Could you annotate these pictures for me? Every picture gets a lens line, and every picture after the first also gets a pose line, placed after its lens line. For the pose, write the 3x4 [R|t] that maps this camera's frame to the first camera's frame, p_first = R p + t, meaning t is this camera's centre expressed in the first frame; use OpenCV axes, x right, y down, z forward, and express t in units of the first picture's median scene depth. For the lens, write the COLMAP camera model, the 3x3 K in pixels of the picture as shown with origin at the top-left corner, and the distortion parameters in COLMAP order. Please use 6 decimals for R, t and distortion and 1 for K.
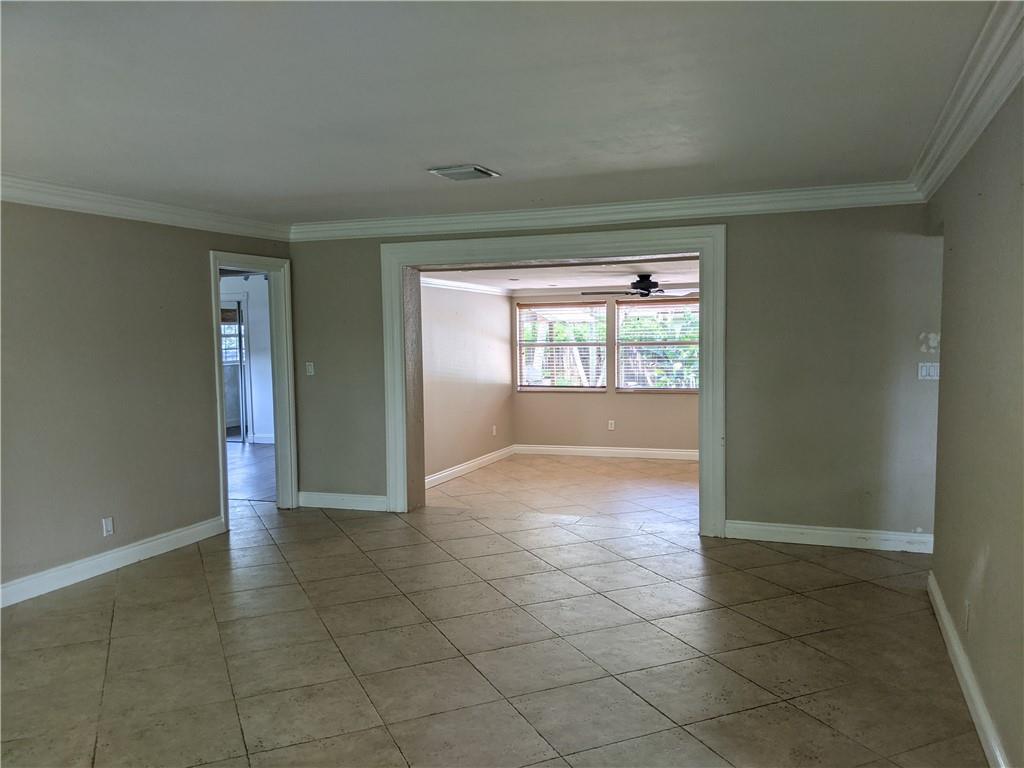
lens RADIAL K [[826.0, 0, 508.6], [0, 826.0, 396.7], [0, 0, 1]] dist [0.059929, -0.102118]
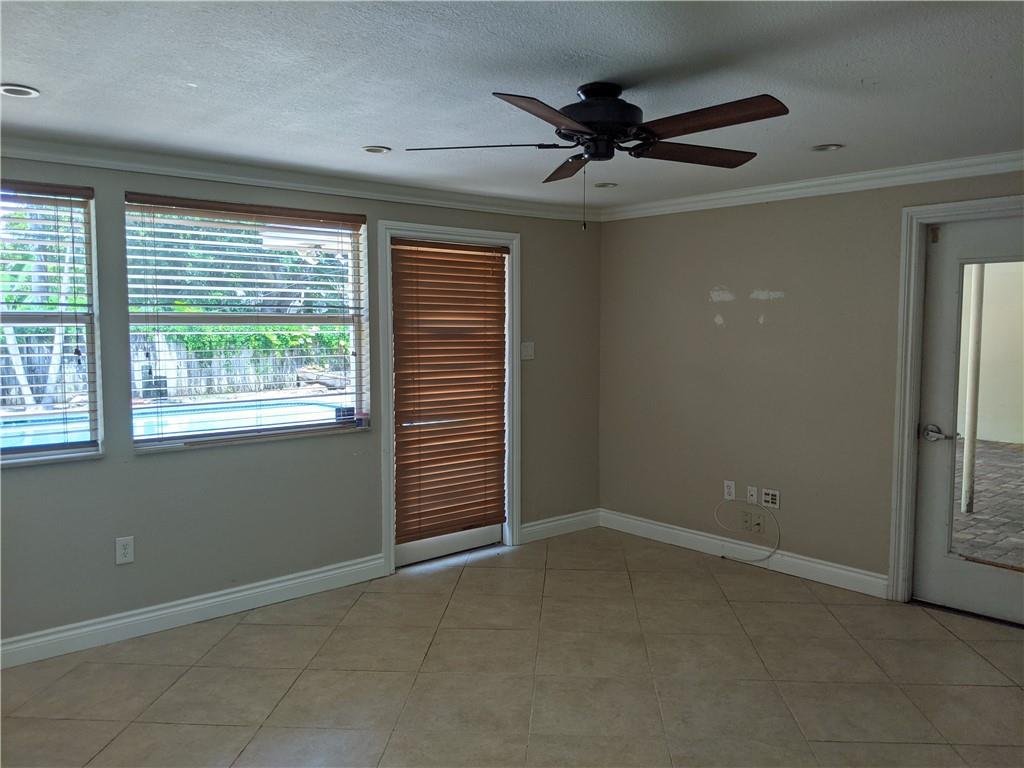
lens RADIAL K [[826.0, 0, 508.6], [0, 826.0, 396.7], [0, 0, 1]] dist [0.059929, -0.102118]
pose [[0.472751, -0.064561, 0.878828, -0.106123], [0.061864, 0.997283, 0.039984, -0.034597], [-0.879022, 0.035465, 0.475460, 0.686134]]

> _WORK INSTRUCTIONS_
When you repeat the listing, keep it exact and leave the pictures behind.

> _REPLY_
Could you annotate these pictures for me? Every picture gets a lens line, and every picture after the first also gets a pose line, placed after its lens line. For the pose, write the 3x4 [R|t] that maps this camera's frame to the first camera's frame, p_first = R p + t, meaning t is this camera's centre expressed in the first frame; use OpenCV axes, x right, y down, z forward, and express t in units of the first picture's median scene depth. For the lens, write the COLMAP camera model, the 3x3 K in pixels of the picture as shown with origin at the top-left corner, and the distortion parameters in COLMAP order. Please use 6 decimals for R, t and distortion and 1 for K.
lens RADIAL K [[826.0, 0, 508.6], [0, 826.0, 396.7], [0, 0, 1]] dist [0.059929, -0.102118]
lens RADIAL K [[826.0, 0, 508.6], [0, 826.0, 396.7], [0, 0, 1]] dist [0.059929, -0.102118]
pose [[0.472751, -0.064561, 0.878828, -0.106123], [0.061864, 0.997283, 0.039984, -0.034597], [-0.879022, 0.035465, 0.475460, 0.686134]]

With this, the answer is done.